=== DATA SHOWN ===

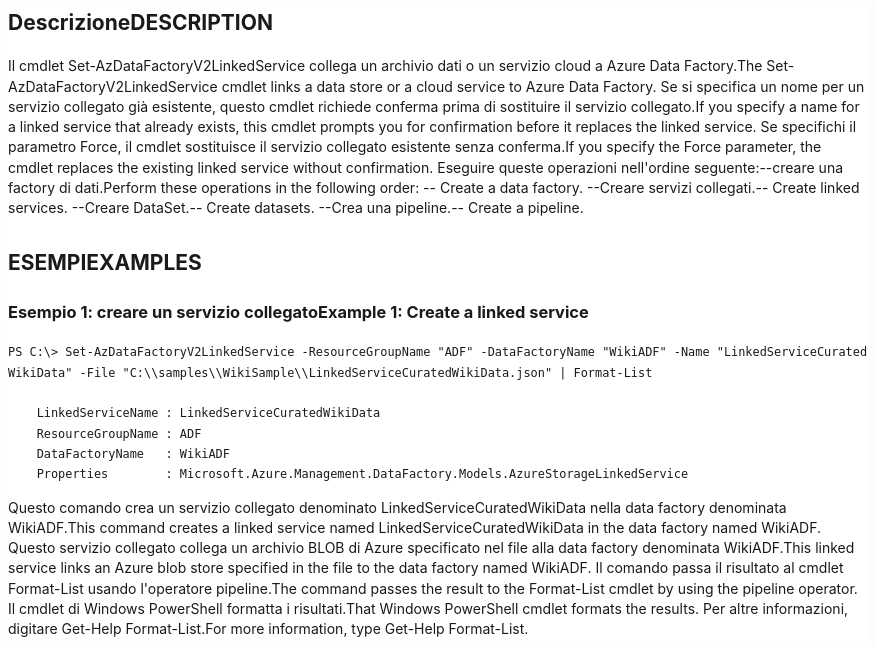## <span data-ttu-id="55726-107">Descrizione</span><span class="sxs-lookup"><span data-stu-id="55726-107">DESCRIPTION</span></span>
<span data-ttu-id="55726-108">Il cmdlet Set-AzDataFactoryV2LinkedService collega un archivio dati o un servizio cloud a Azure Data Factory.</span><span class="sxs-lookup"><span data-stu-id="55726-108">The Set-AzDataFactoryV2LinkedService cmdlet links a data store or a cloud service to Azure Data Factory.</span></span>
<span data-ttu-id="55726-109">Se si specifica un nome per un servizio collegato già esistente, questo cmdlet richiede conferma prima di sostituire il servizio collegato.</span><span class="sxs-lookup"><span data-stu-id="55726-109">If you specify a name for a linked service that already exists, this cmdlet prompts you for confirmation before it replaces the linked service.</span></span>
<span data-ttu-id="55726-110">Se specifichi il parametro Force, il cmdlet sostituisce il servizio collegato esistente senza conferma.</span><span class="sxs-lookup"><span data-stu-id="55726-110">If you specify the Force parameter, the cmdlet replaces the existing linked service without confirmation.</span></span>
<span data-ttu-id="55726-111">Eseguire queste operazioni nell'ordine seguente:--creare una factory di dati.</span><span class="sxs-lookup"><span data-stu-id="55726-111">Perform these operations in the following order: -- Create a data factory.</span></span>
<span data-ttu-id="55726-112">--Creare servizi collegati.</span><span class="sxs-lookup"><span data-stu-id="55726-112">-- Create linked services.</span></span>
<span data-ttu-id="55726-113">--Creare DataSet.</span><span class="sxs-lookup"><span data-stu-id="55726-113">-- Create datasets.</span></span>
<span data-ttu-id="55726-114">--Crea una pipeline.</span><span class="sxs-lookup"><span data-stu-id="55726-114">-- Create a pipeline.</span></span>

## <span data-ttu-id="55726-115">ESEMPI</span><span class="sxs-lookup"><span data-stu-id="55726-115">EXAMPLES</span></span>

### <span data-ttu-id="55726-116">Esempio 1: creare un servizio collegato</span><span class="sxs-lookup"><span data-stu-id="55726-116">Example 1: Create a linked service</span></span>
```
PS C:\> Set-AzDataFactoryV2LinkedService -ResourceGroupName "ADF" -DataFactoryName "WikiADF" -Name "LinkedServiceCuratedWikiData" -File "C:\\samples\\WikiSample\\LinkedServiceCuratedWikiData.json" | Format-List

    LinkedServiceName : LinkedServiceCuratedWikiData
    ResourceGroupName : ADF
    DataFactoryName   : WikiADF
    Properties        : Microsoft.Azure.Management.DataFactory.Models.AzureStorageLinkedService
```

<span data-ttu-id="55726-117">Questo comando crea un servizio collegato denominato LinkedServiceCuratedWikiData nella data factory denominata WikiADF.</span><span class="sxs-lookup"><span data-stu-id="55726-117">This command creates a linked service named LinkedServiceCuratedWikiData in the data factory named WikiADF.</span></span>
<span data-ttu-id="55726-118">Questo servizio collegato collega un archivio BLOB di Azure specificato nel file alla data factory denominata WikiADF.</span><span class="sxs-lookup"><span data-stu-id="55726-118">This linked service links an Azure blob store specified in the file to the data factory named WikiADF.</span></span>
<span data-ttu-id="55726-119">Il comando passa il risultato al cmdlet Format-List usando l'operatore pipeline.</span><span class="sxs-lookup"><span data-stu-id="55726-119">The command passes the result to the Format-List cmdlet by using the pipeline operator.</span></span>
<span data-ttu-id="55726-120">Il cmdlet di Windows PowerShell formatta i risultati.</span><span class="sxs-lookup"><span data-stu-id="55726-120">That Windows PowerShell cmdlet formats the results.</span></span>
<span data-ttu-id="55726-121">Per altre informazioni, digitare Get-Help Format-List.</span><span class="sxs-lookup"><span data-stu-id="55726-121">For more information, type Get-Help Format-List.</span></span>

===
=== DATA SHOWN ===

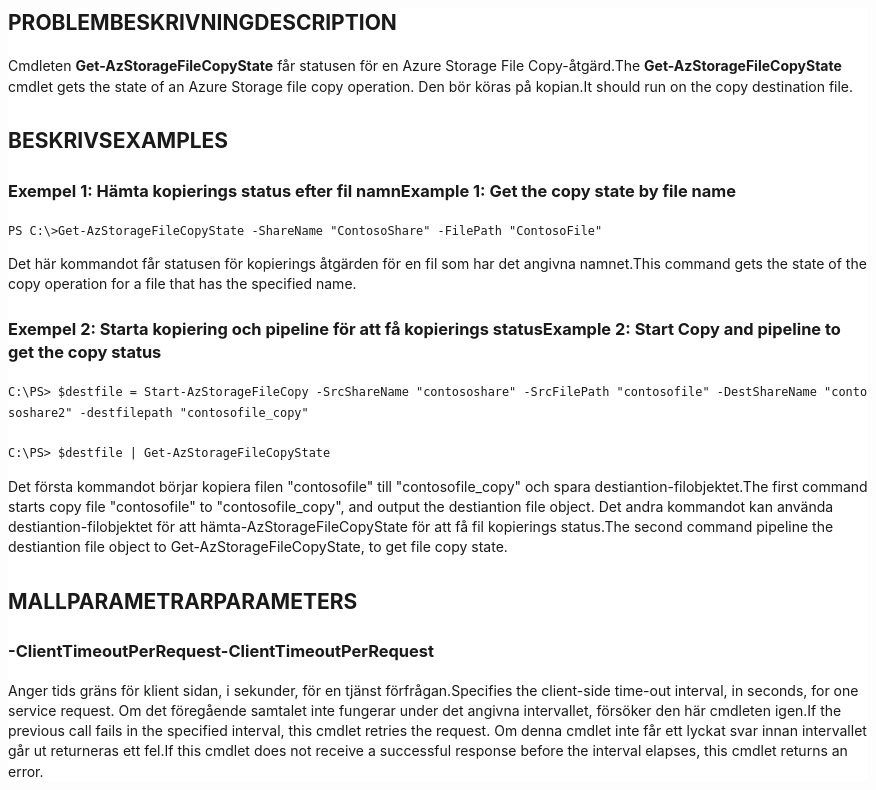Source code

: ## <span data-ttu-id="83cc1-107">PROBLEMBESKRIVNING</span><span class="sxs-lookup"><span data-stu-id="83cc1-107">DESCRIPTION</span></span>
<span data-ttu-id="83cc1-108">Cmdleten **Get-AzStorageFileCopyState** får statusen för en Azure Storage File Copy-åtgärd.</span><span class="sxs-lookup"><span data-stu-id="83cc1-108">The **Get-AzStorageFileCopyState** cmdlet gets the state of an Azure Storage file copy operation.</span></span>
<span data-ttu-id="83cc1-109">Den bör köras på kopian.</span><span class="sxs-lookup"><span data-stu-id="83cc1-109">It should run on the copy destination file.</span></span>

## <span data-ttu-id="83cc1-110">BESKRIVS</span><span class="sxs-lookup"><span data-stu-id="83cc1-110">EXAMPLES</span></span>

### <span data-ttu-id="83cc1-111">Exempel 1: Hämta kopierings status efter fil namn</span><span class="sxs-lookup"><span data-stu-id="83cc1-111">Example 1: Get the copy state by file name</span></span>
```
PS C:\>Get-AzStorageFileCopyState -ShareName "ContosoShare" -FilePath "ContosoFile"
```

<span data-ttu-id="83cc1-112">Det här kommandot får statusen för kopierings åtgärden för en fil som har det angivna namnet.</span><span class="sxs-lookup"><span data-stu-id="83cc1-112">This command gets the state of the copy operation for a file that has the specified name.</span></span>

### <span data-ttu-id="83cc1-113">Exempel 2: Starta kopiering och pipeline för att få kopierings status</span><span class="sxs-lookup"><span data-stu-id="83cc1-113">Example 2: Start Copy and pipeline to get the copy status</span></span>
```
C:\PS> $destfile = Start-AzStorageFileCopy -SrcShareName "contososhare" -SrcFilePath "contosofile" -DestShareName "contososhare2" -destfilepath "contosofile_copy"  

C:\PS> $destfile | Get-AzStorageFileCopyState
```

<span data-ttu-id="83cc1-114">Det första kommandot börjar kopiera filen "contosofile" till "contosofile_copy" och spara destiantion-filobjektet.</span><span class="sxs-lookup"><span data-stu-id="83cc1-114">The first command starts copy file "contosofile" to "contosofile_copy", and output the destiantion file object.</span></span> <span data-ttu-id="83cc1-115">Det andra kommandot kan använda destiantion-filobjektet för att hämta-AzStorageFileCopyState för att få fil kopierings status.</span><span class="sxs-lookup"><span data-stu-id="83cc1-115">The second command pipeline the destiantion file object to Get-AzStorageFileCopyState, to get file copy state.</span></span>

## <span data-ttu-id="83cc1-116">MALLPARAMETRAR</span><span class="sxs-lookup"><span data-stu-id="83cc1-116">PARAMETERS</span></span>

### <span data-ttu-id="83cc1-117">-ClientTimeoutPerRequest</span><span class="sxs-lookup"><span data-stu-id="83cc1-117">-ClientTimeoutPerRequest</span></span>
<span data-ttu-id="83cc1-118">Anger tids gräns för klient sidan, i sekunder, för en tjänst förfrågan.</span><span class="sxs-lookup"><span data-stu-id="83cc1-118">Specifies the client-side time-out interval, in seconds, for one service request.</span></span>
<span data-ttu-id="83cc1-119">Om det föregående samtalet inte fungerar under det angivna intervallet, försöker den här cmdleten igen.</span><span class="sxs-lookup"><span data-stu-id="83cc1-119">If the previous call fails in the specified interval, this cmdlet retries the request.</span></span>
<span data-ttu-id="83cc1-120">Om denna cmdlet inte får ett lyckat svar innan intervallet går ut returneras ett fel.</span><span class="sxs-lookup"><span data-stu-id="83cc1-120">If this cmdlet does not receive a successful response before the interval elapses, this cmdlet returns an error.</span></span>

===
=== DATA SHOWN ===

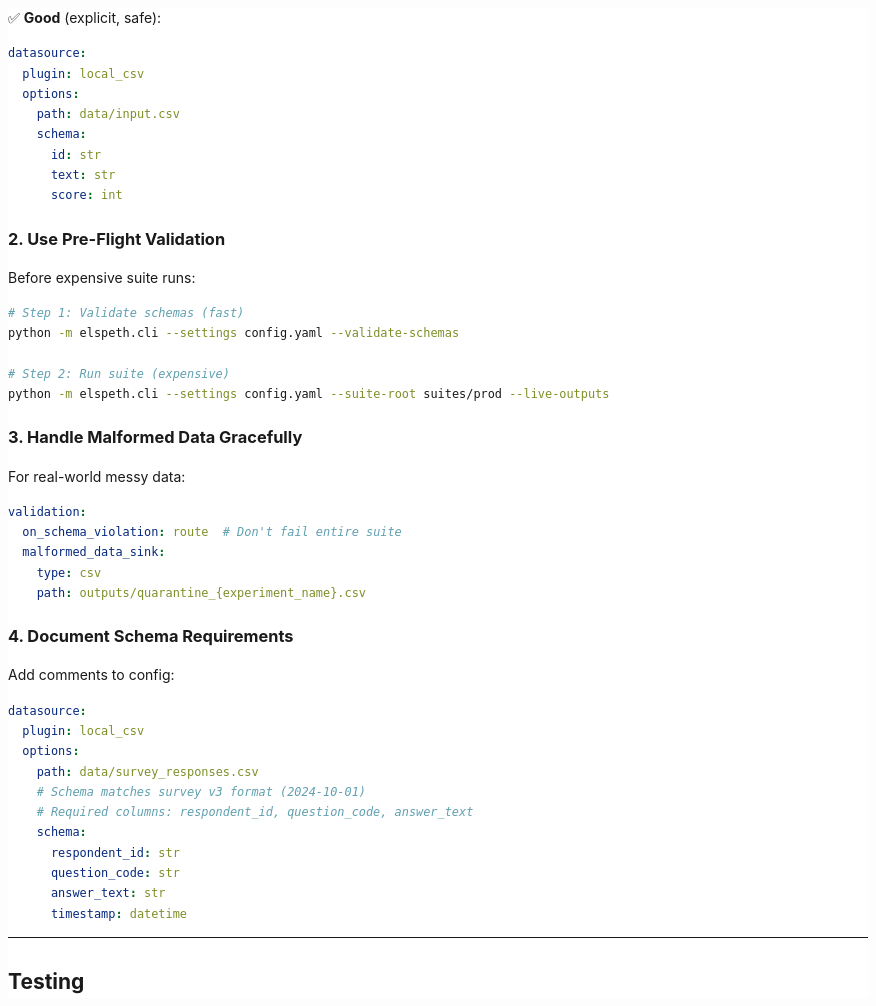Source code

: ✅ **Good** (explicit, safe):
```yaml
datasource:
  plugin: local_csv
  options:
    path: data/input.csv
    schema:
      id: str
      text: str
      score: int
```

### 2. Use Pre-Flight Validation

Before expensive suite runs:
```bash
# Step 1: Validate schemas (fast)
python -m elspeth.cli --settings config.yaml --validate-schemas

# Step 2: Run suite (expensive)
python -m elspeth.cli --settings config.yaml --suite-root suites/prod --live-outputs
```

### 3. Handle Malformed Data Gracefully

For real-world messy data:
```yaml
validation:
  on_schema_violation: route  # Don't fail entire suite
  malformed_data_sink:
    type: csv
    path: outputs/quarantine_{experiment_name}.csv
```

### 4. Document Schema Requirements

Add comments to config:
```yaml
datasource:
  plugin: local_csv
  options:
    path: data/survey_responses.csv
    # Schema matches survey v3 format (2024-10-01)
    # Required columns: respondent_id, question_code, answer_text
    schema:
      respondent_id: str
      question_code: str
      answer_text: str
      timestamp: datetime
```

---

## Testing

===

## WHAT THE TASK REQUIRES:
From the records, copy out each line that includes the string "elspeth".

## RESULT OF THE EXERCISE:
python -m elspeth.cli --settings config.yaml --validate-schemas
python -m elspeth.cli --settings config.yaml --suite-root suites/prod --live-outputs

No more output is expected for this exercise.